What to work on:
Every line of the listing belongs in your answer exactly as written; the images do not.

Information shown:
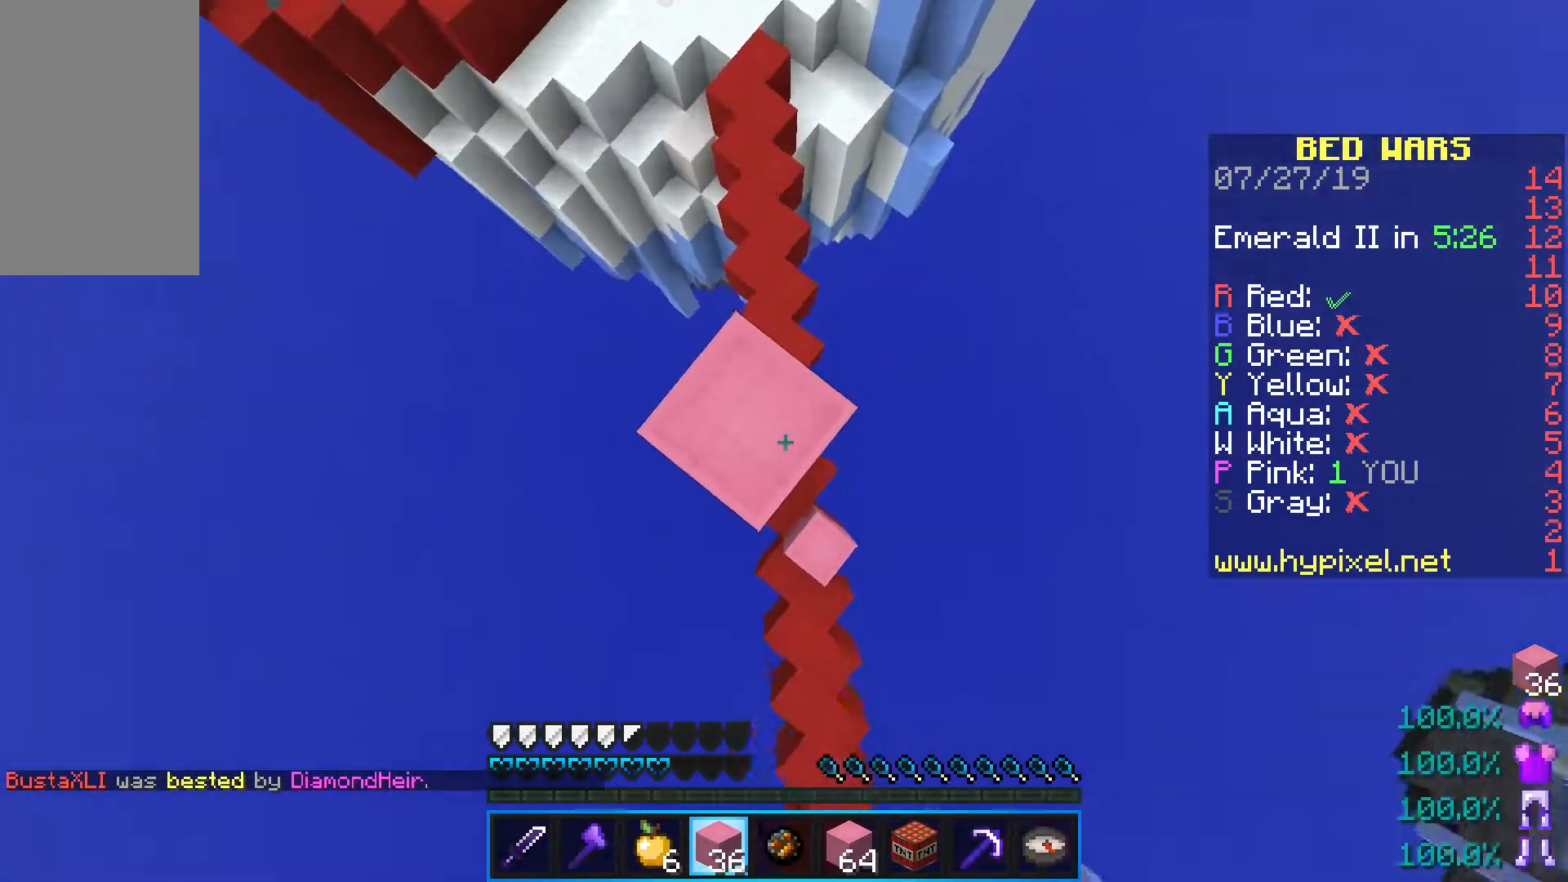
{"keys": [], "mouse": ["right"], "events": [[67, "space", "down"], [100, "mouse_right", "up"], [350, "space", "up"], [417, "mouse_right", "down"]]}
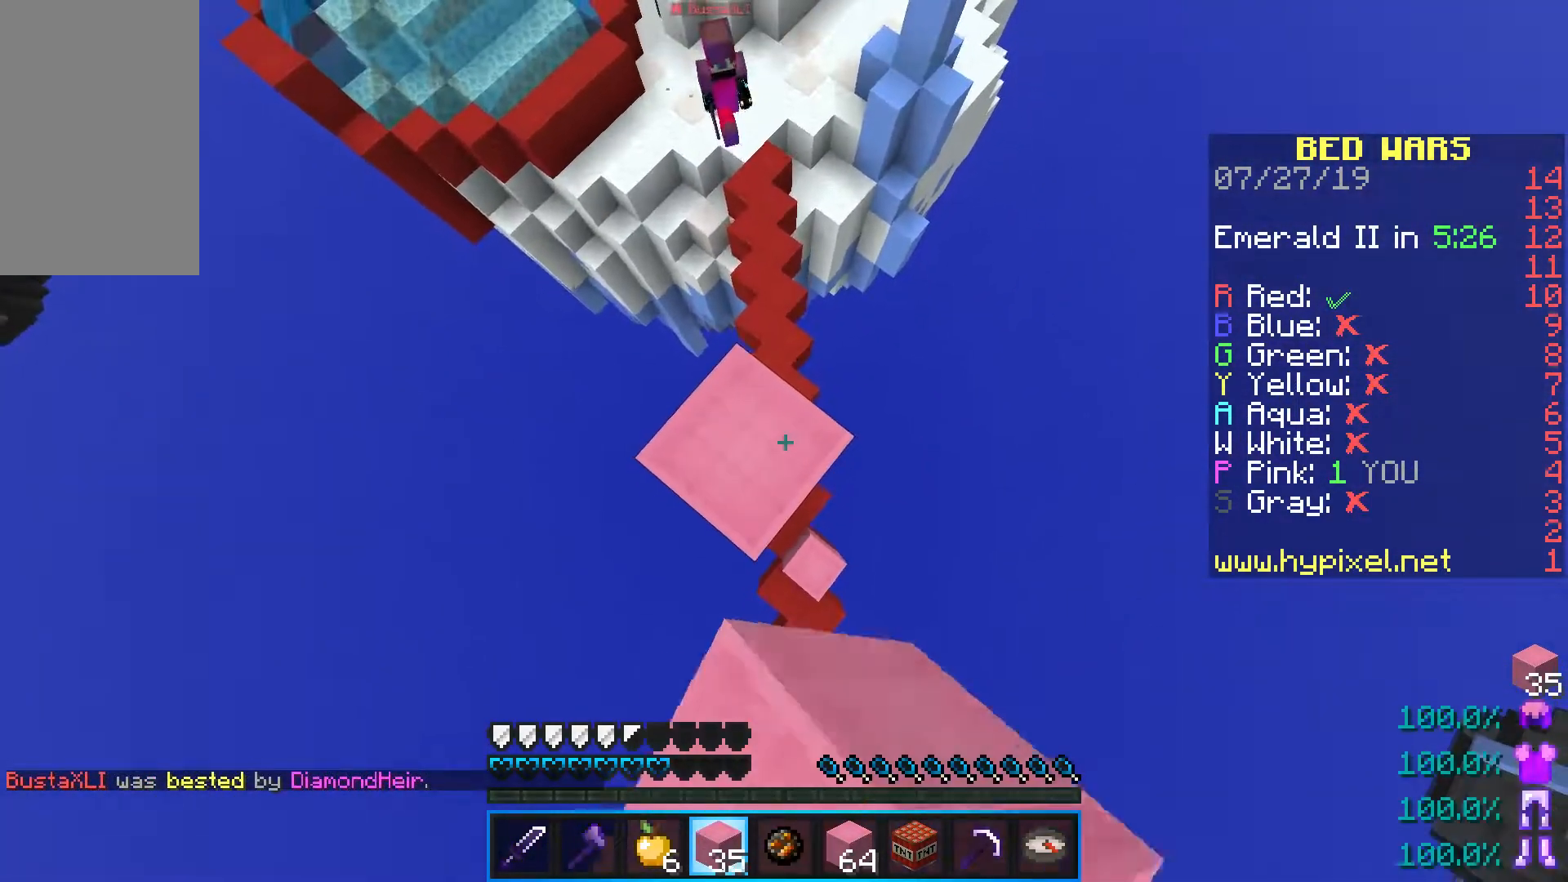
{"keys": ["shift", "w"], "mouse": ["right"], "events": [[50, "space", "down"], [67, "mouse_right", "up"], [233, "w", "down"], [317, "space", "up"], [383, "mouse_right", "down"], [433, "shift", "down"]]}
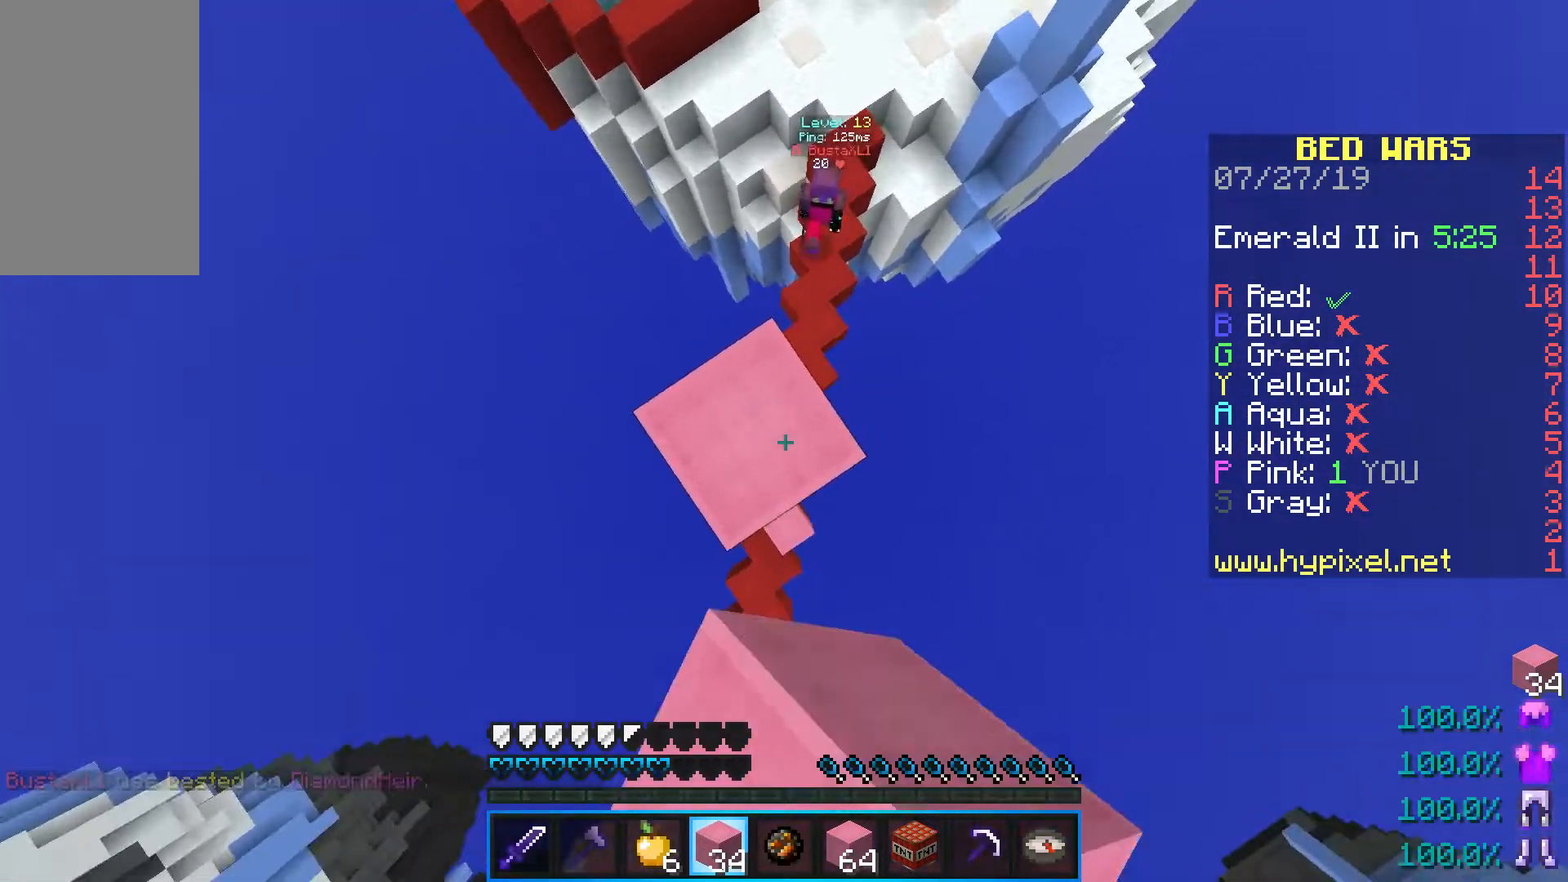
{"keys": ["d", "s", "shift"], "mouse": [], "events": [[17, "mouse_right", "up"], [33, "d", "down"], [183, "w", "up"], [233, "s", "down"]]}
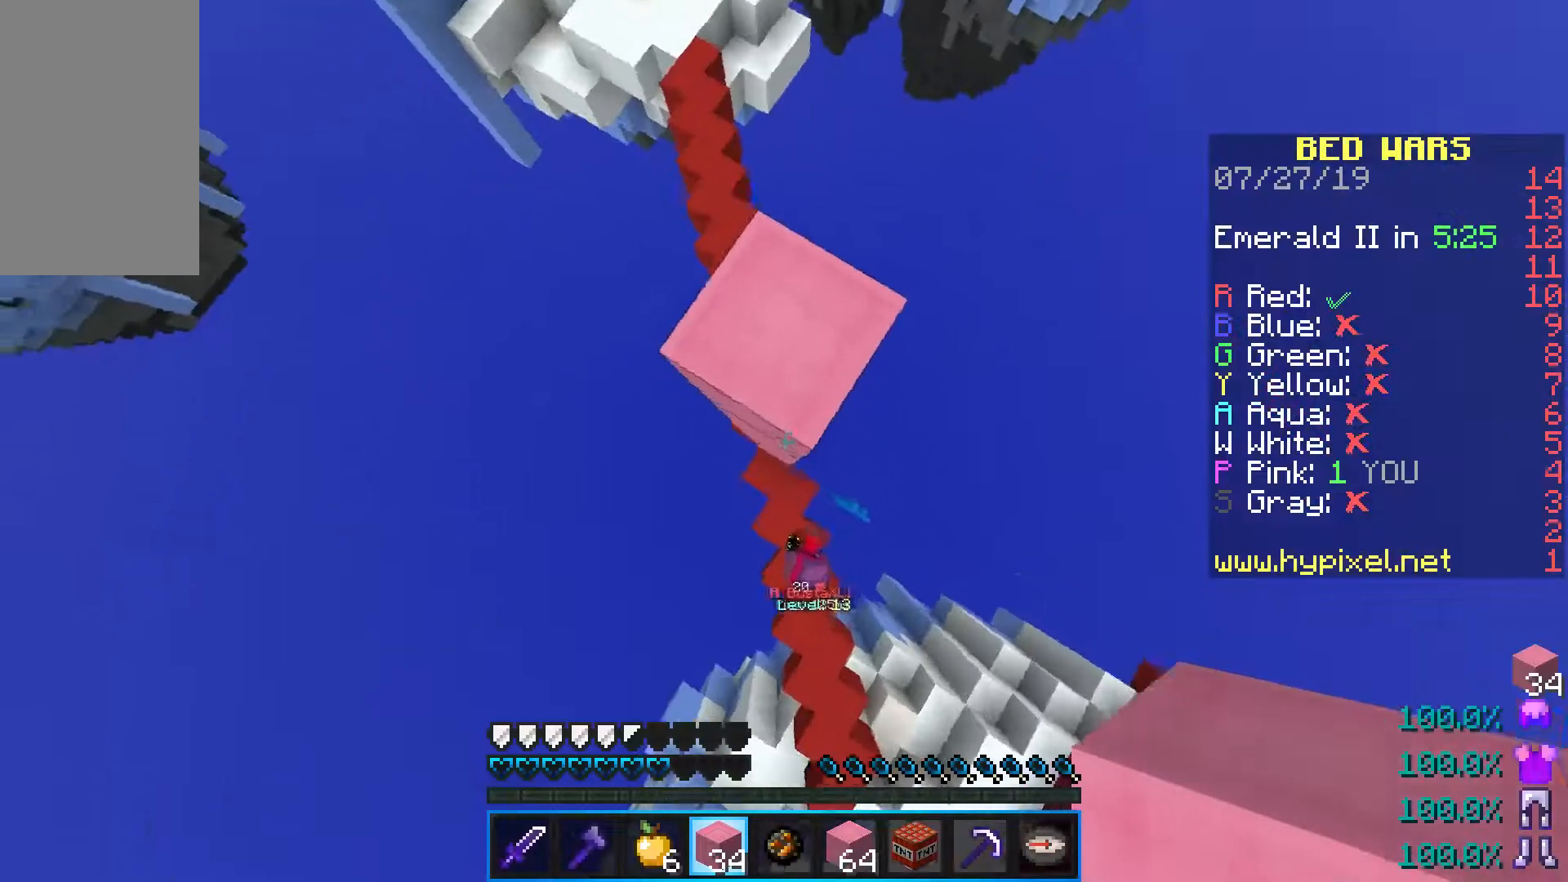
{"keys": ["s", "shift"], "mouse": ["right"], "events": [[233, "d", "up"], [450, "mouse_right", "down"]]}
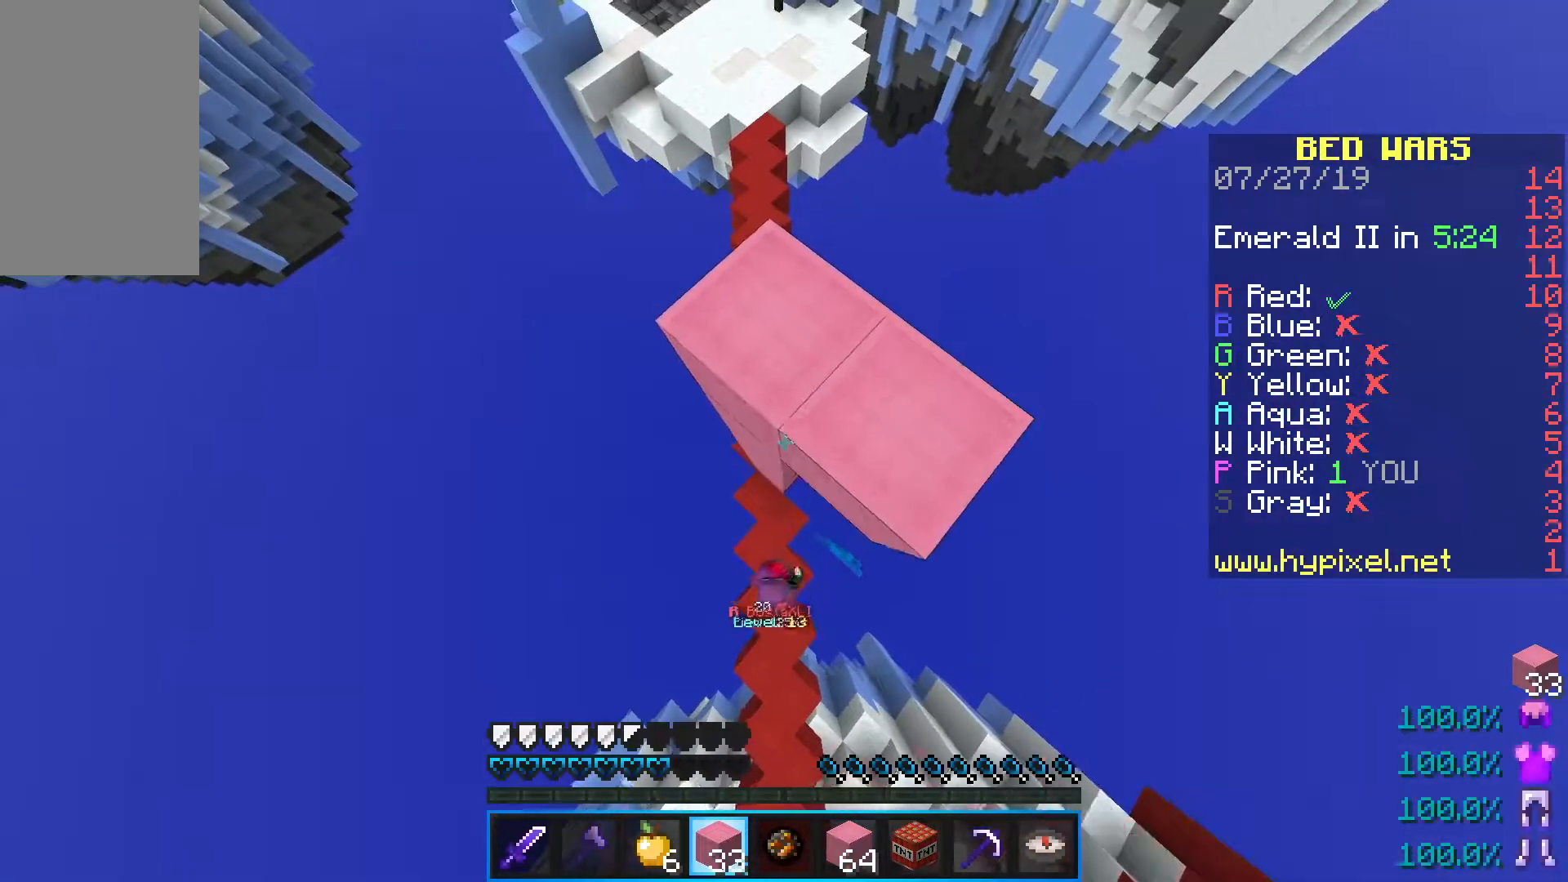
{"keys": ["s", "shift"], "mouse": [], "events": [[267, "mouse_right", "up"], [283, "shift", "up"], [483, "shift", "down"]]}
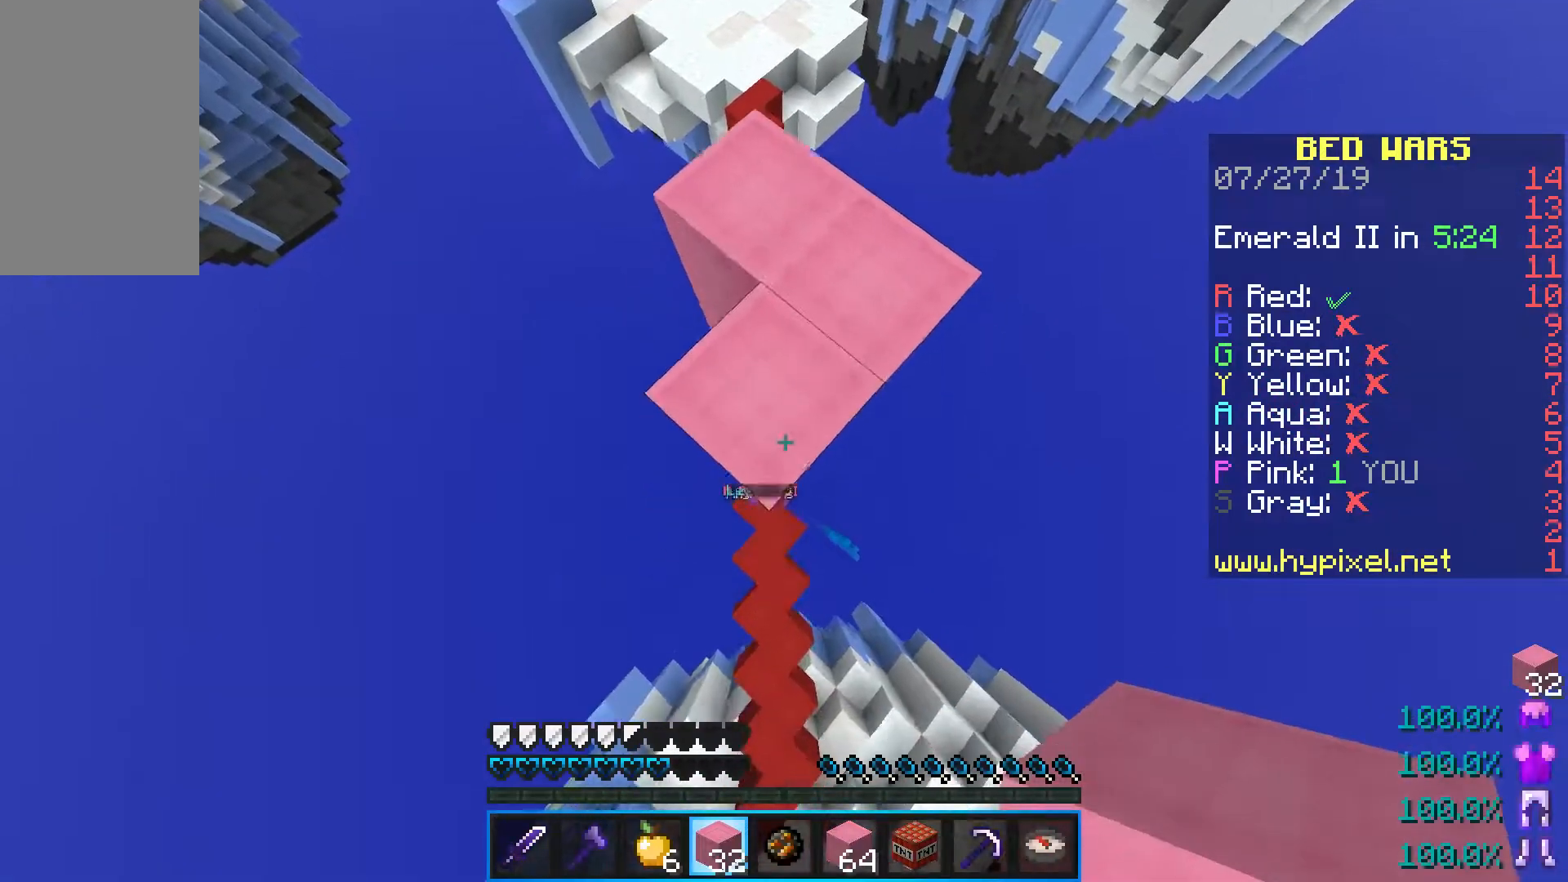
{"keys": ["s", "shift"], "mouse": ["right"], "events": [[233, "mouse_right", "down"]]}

Task output:
{"keys": [], "mouse": ["right"], "events": [[67, "space", "down"], [100, "mouse_right", "up"], [350, "space", "up"], [417, "mouse_right", "down"]]}
{"keys": ["shift", "w"], "mouse": ["right"], "events": [[50, "space", "down"], [67, "mouse_right", "up"], [233, "w", "down"], [317, "space", "up"], [383, "mouse_right", "down"], [433, "shift", "down"]]}
{"keys": ["d", "s", "shift"], "mouse": [], "events": [[17, "mouse_right", "up"], [33, "d", "down"], [183, "w", "up"], [233, "s", "down"]]}
{"keys": ["s", "shift"], "mouse": ["right"], "events": [[233, "d", "up"], [450, "mouse_right", "down"]]}
{"keys": ["s", "shift"], "mouse": [], "events": [[267, "mouse_right", "up"], [283, "shift", "up"], [483, "shift", "down"]]}
{"keys": ["s", "shift"], "mouse": ["right"], "events": [[233, "mouse_right", "down"]]}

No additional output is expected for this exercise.